Division of Viral Infection, Department of Infectious Disease Control, International Research Center for Infectious Diseases, The Institute of Medical Science, The University of Tokyo, 4-6-1 Shirokanedai, Minato-ku, Tokyo 108-8639, Japan.
J Virol. 2011 Sep;85(18):9599-613. doi: 10.1128/JVI.00845-11. Epub 2011 Jul 6.

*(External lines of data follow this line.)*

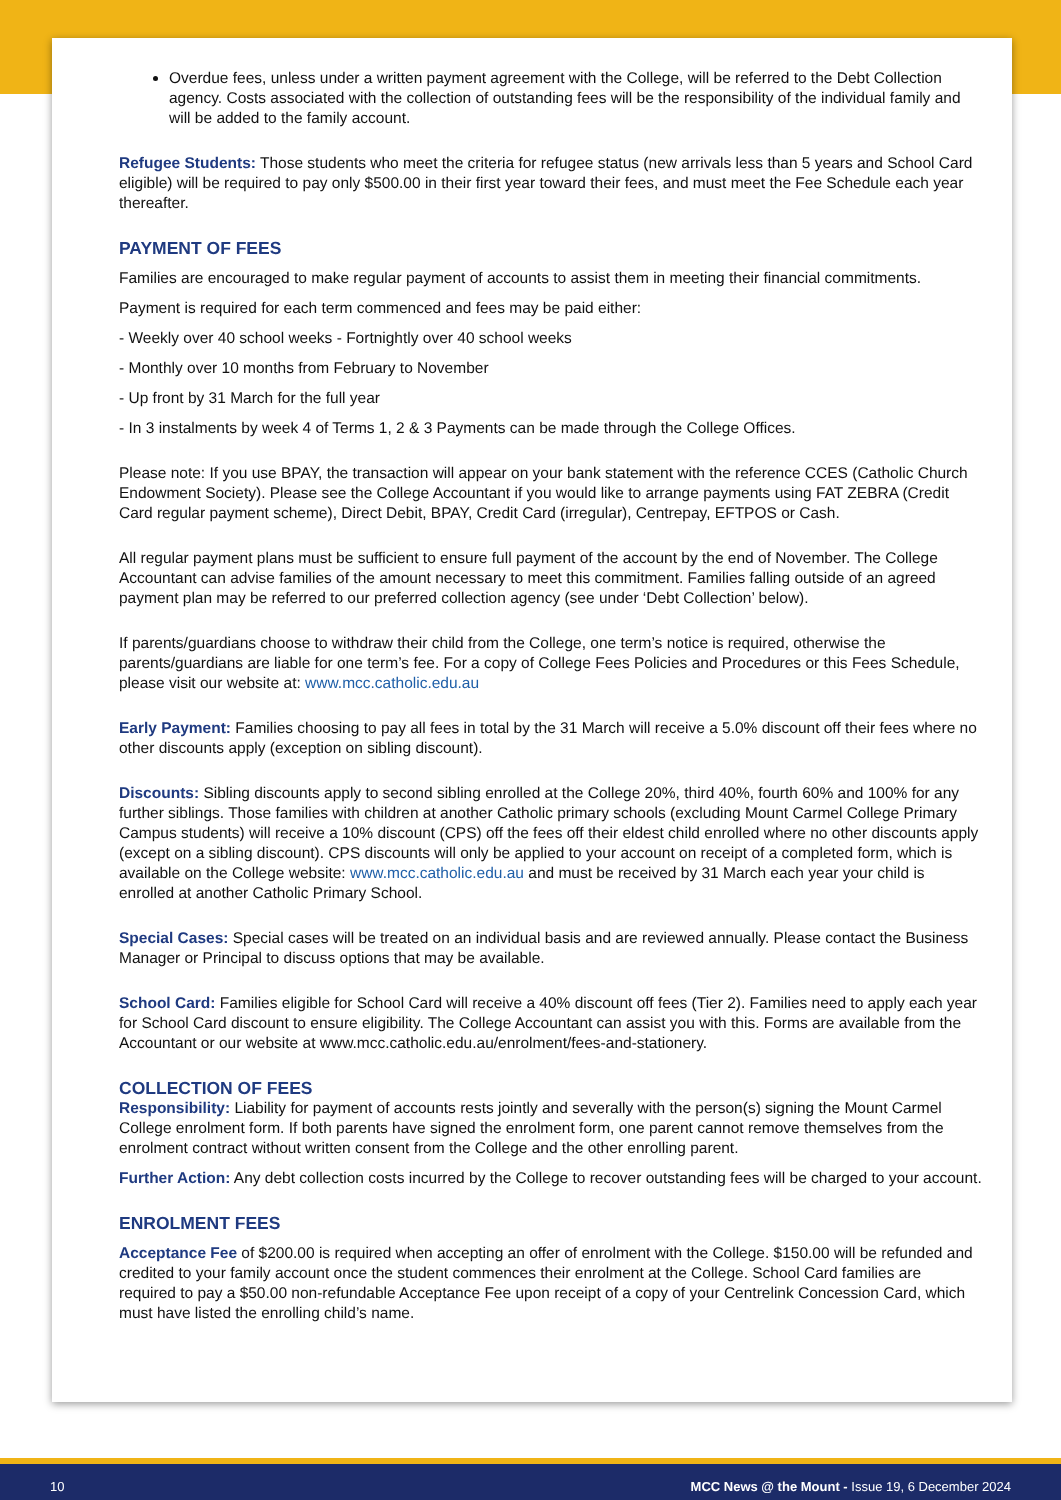Overdue fees, unless under a written payment agreement with the College, will be referred to the Debt Collection agency. Costs associated with the collection of outstanding fees will be the responsibility of the individual family and will be added to the family account.
Refugee Students: Those students who meet the criteria for refugee status (new arrivals less than 5 years and School Card eligible) will be required to pay only $500.00 in their first year toward their fees, and must meet the Fee Schedule each year thereafter.
PAYMENT OF FEES
Families are encouraged to make regular payment of accounts to assist them in meeting their financial commitments.
Payment is required for each term commenced and fees may be paid either:
- Weekly over 40 school weeks - Fortnightly over 40 school weeks
- Monthly over 10 months from February to November
- Up front by 31 March for the full year
- In 3 instalments by week 4 of Terms 1, 2 & 3 Payments can be made through the College Offices.
Please note: If you use BPAY, the transaction will appear on your bank statement with the reference CCES (Catholic Church Endowment Society). Please see the College Accountant if you would like to arrange payments using FAT ZEBRA (Credit Card regular payment scheme), Direct Debit, BPAY, Credit Card (irregular), Centrepay, EFTPOS or Cash.
All regular payment plans must be sufficient to ensure full payment of the account by the end of November. The College Accountant can advise families of the amount necessary to meet this commitment. Families falling outside of an agreed payment plan may be referred to our preferred collection agency (see under ‘Debt Collection’ below).
If parents/guardians choose to withdraw their child from the College, one term’s notice is required, otherwise the parents/guardians are liable for one term’s fee. For a copy of College Fees Policies and Procedures or this Fees Schedule, please visit our website at: www.mcc.catholic.edu.au
Early Payment: Families choosing to pay all fees in total by the 31 March will receive a 5.0% discount off their fees where no other discounts apply (exception on sibling discount).
Discounts: Sibling discounts apply to second sibling enrolled at the College 20%, third 40%, fourth 60% and 100% for any further siblings. Those families with children at another Catholic primary schools (excluding Mount Carmel College Primary Campus students) will receive a 10% discount (CPS) off the fees off their eldest child enrolled where no other discounts apply (except on a sibling discount). CPS discounts will only be applied to your account on receipt of a completed form, which is available on the College website: www.mcc.catholic.edu.au and must be received by 31 March each year your child is enrolled at another Catholic Primary School.
Special Cases: Special cases will be treated on an individual basis and are reviewed annually. Please contact the Business Manager or Principal to discuss options that may be available.
School Card: Families eligible for School Card will receive a 40% discount off fees (Tier 2). Families need to apply each year for School Card discount to ensure eligibility. The College Accountant can assist you with this. Forms are available from the Accountant or our website at www.mcc.catholic.edu.au/enrolment/fees-and-stationery.
COLLECTION OF FEES
Responsibility: Liability for payment of accounts rests jointly and severally with the person(s) signing the Mount Carmel College enrolment form. If both parents have signed the enrolment form, one parent cannot remove themselves from the enrolment contract without written consent from the College and the other enrolling parent.
Further Action: Any debt collection costs incurred by the College to recover outstanding fees will be charged to your account.
ENROLMENT FEES
Acceptance Fee of $200.00 is required when accepting an offer of enrolment with the College. $150.00 will be refunded and credited to your family account once the student commences their enrolment at the College. School Card families are required to pay a $50.00 non-refundable Acceptance Fee upon receipt of a copy of your Centrelink Concession Card, which must have listed the enrolling child’s name.
10 MCC News @ the Mount - Issue 19, 6 December 2024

Us3 is a serine-threonine protein kinase encoded by herpes simplex virus 1 (HSV-1). We have identified UL47, a major virion protein, as a novel physiological substrate of Us3. In vitro kinase assays and systematic analysis of mutations at putative Us3 phosphorylation sites near the nuclear localization signal of UL47 showed that serine at residue 77 (Ser-77) was required for Us3 phosphorylation of UL47. Replacement of UL47 Ser-77 by alanine produced aberrant accumulation of UL47 at the nuclear rim and impaired the nuclear localization of UL47 in a significant fraction of infected cells. The same defect in UL47 localization was produced by an amino acid substitution in Us3 that inactivated its protein kinase activity. In contrast, a phosphomimetic mutation at UL47 Ser-77 restored wild-type nuclear localization. The UL47 S77A mutation also reduced viral replication in the mouse cornea and the development of herpes stromal keratitis in mice. In addition, UL47 formed a stable complex with Us3 in infected cells, and nuclear localization of Us3 was significantly impaired in the absence of UL47. These results suggested that Us3 phosphorylation of UL47 Ser-77 promoted the nuclear localization of UL47 in cell cultures and played a critical role in viral replication and pathogenesis in vivo. Furthermore, UL47 appeared to be required for efficient nuclear localization of Us3 in infected cells. Therefore, Us3 protein kinase and its substrate UL47 demonstrated a unique regulatory feature in that they reciprocally regulated their subcellular localization in infected cells.
Us3 是单纯疱疹病毒 1(HSV-1)编码的丝氨酸/苏氨酸蛋白激酶。我们已经鉴定出 UL47,一种主要的病毒蛋白,是 Us3 的一种新型生理底物。在体外激酶测定和对 UL47 核定位信号附近假定的 Us3 磷酸化位点的突变的系统分析表明,残基 77 处的丝氨酸(Ser-77)是 Us3 磷酸化 UL47 所必需的。用丙氨酸取代 UL47 的 Ser-77 会导致 UL47 在核边缘异常积累,并使相当一部分感染细胞中的 UL47 核定位受损。在 Us3 中产生失活其蛋白激酶活性的氨基酸取代也会产生 UL47 定位的相同缺陷。相比之下,UL47 Ser-77 的磷酸模拟突变恢复了野生型核定位。UL47 S77A 突变还降低了小鼠角膜中的病毒复制和小鼠疱疹性基质性角膜炎的发展。此外,UL47 在感染细胞中与 Us3 形成稳定复合物,并且在没有 UL47 的情况下,Us3 的核定位明显受损。这些结果表明,Us3 对 UL47 Ser-77 的磷酸化促进了 UL47 在细胞培养中的核定位,并在体内病毒复制和发病机制中发挥了关键作用。此外,UL47 似乎是 Us3 在感染细胞中有效核定位所必需的。因此,Us3 蛋白激酶及其底物 UL47 表现出独特的调节特征,它们在感染细胞中相互调节其亚细胞定位。